10-m Crop Mapping Using Satellite Data, Field Survey and Machine Learning over North America
Date:
Spatially explicit crop maps are essential for agricultural management and food security. However, timely producing high-resolution crop maps over large areas with diverse crop types and heterogeneous fields remains a challenge. To date, only a few operational crop mapping programs exist, such as the Cropland Data Layer program in the US and the Annual Crop Inventory program in Canada.

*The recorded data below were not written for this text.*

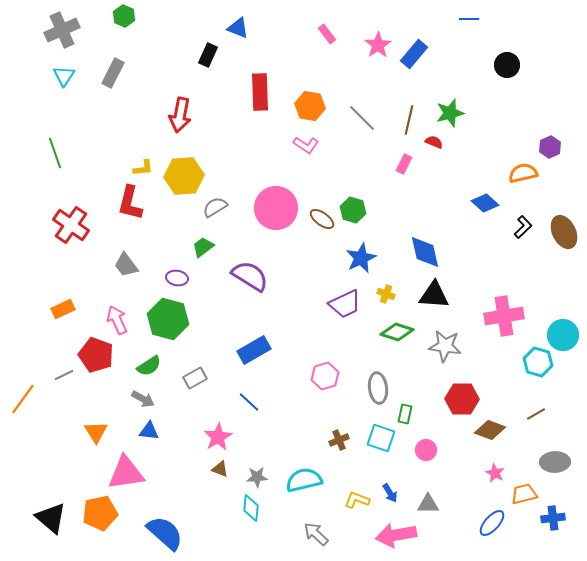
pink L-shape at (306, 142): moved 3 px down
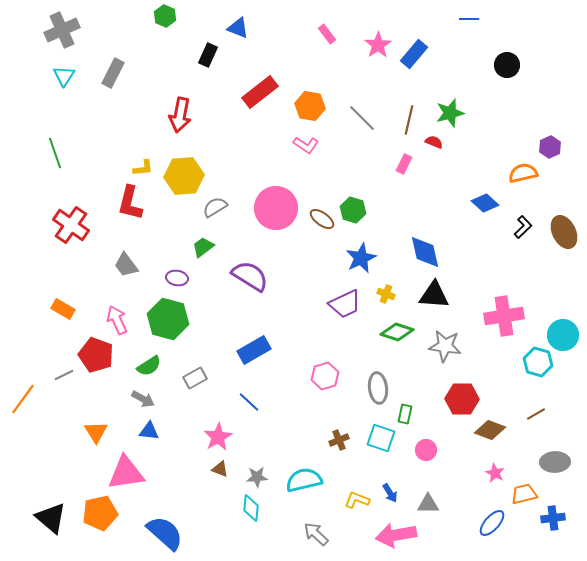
green hexagon at (124, 16): moved 41 px right
red rectangle at (260, 92): rotated 54 degrees clockwise
orange rectangle at (63, 309): rotated 55 degrees clockwise
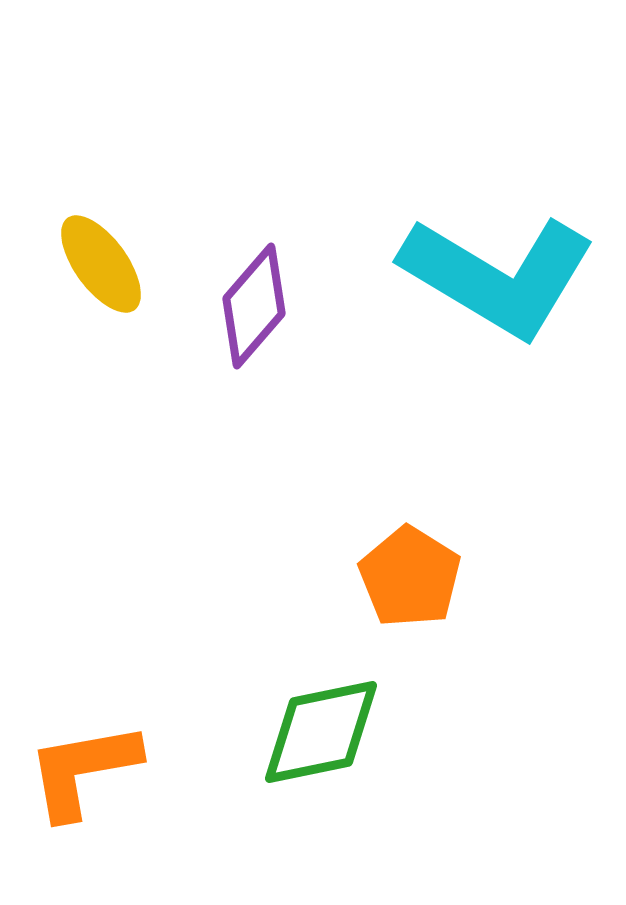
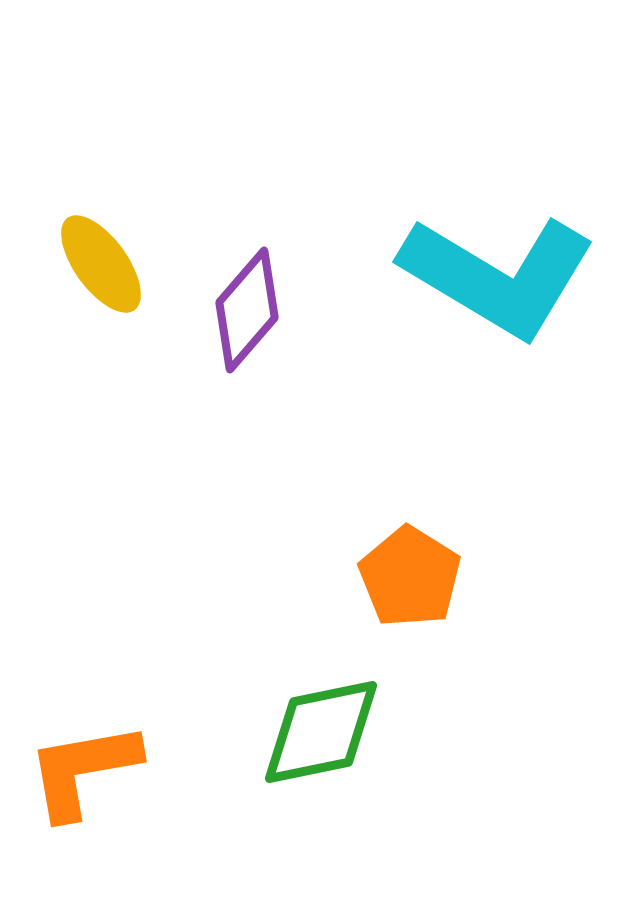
purple diamond: moved 7 px left, 4 px down
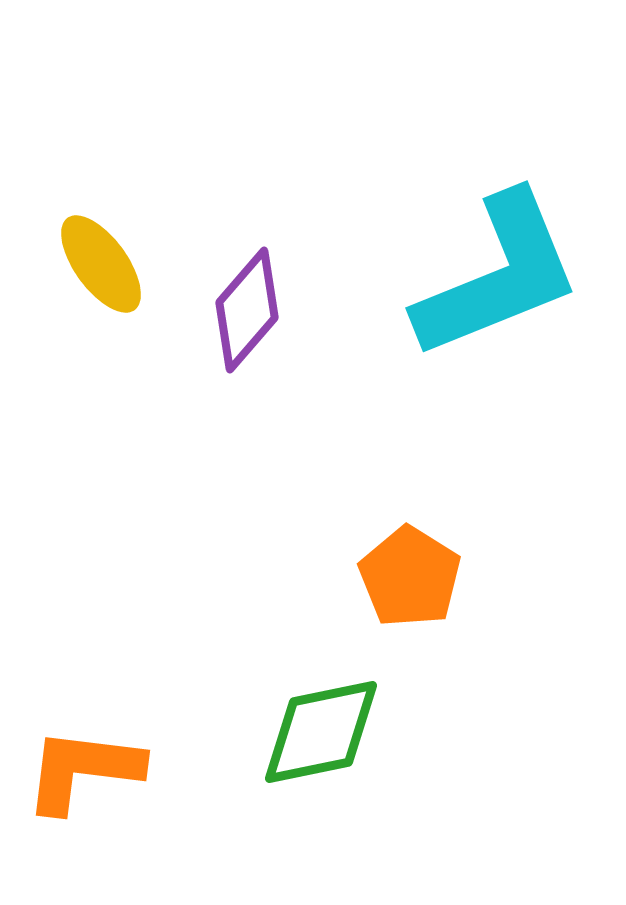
cyan L-shape: rotated 53 degrees counterclockwise
orange L-shape: rotated 17 degrees clockwise
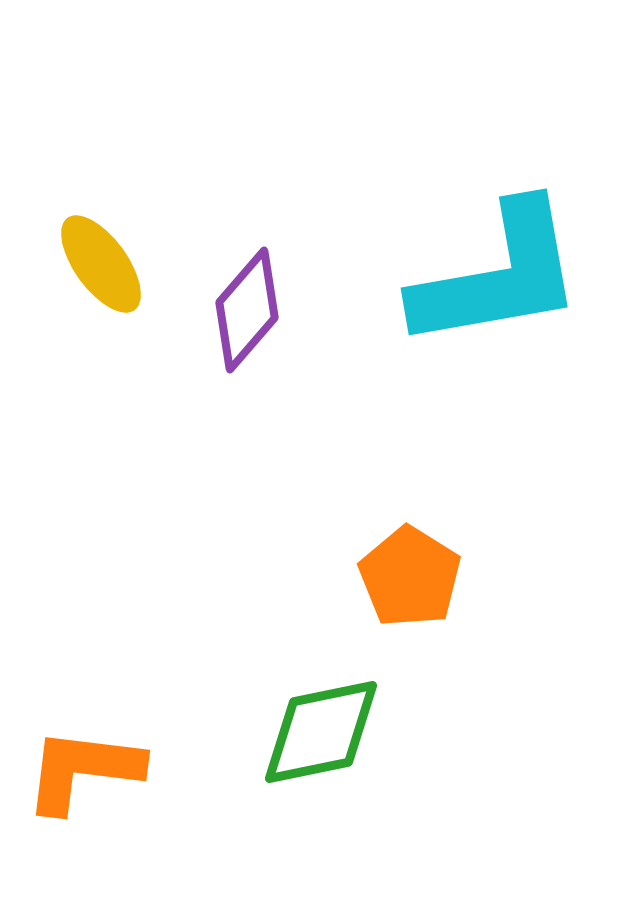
cyan L-shape: rotated 12 degrees clockwise
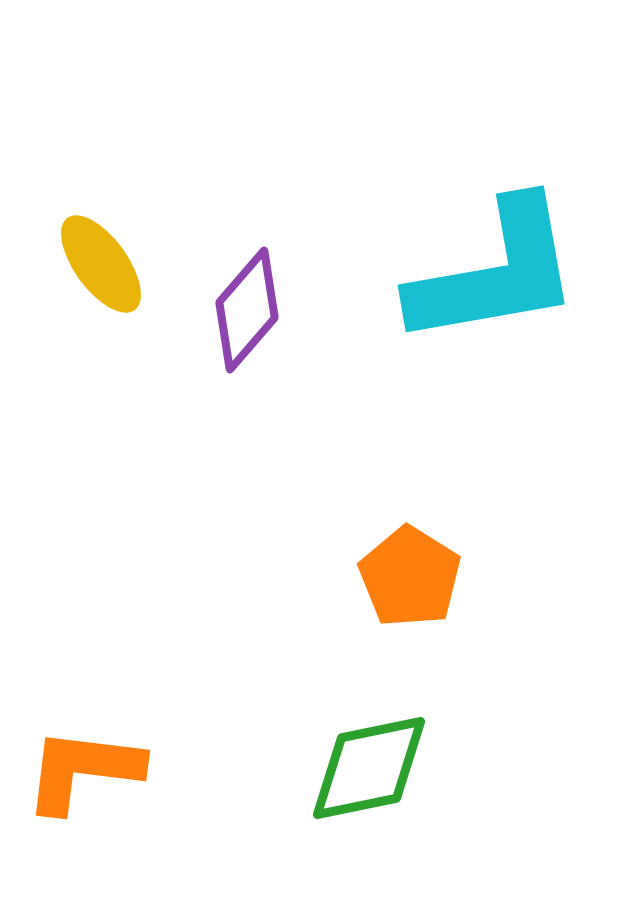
cyan L-shape: moved 3 px left, 3 px up
green diamond: moved 48 px right, 36 px down
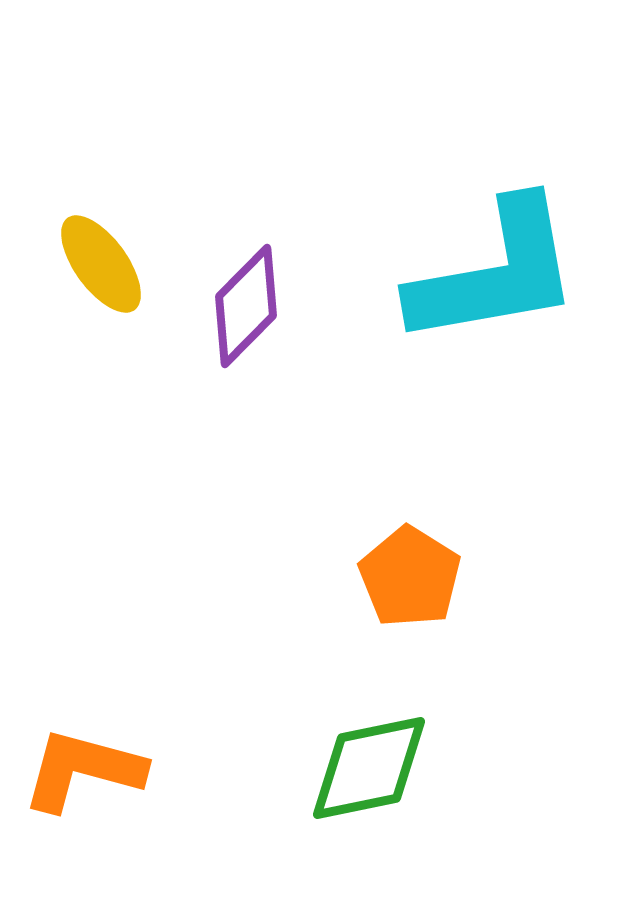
purple diamond: moved 1 px left, 4 px up; rotated 4 degrees clockwise
orange L-shape: rotated 8 degrees clockwise
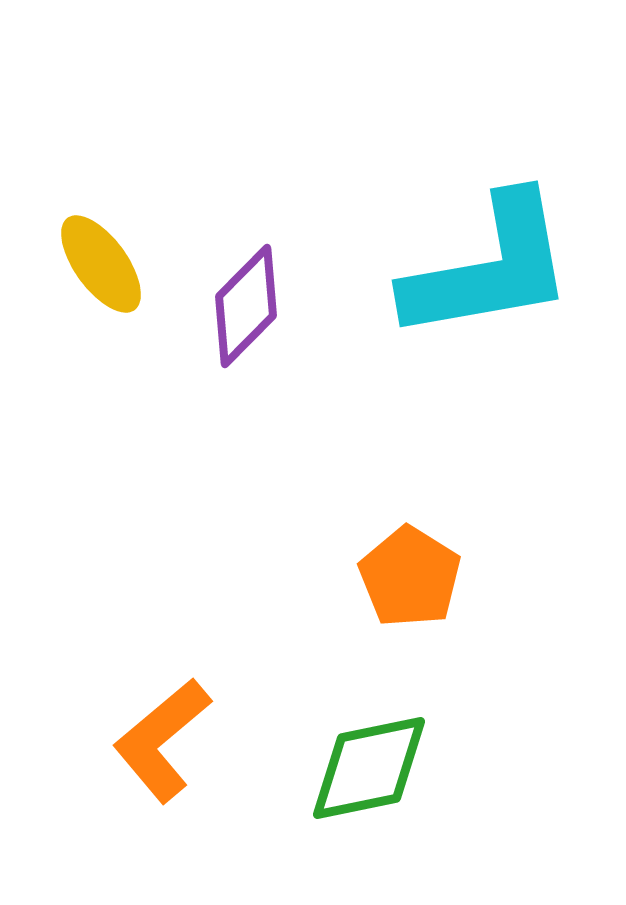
cyan L-shape: moved 6 px left, 5 px up
orange L-shape: moved 79 px right, 30 px up; rotated 55 degrees counterclockwise
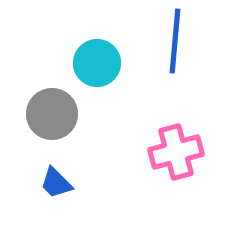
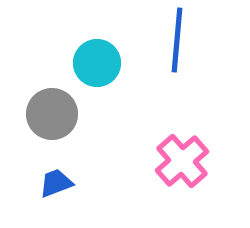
blue line: moved 2 px right, 1 px up
pink cross: moved 6 px right, 9 px down; rotated 26 degrees counterclockwise
blue trapezoid: rotated 114 degrees clockwise
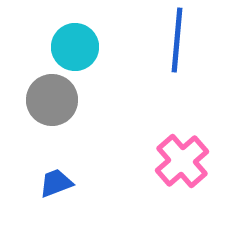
cyan circle: moved 22 px left, 16 px up
gray circle: moved 14 px up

Although these 30-m maps have overall accuracies above 85% for major crops, they are produced and delivered publicly several months after harvest and have relatively lower accuracies over fragmented landscapes. In this study, we used an operational workflow to produce 10-m maps for maize and soybean over North America, from 2019 to 2022. From April to November each year, we downloaded Sentinel-2 surface reflectance data and corrected the bidirectional reflectance distribution function (BRDF) effects to generate nadir BRDF-adjusted reflectance. We then created 10-day composites and gridded the data in non-overlapping 1° × 1° tiles. We implemented temporal linear interpolation on the pixel basis to fill the data gaps in the composites. We collected a large amount of field data as reference and trained multi-year random forests models for maize and soybean, respectively. We validated the crop maps using a probability field sample as reference. Results showed that our map in 2022 achieved an overall accuracy of 95.5 ± 0.4%. The user’s and producer’s accuracy for maize were 93.7 ± 1.5% and 82.6 ± 2.4%, and for soybean were 91.8 ± 1.9% and 84.7 ± 1.8%, respectively. Our developed workflow can produce high-resolution crop maps at the continental scale. We anticipate that this framework is applicable for operational annual crop mapping in other large areas.
Li, H., Song, X.P., Adusei, B., Pickering, J. and Hansen, M. (2023). 10-m Crop Mapping Using Satellite Data, Field Survey and Machine Learning over North America. AGU Fall Meeting, Abstract GC53H-0902, December, San Franscico, California, USA.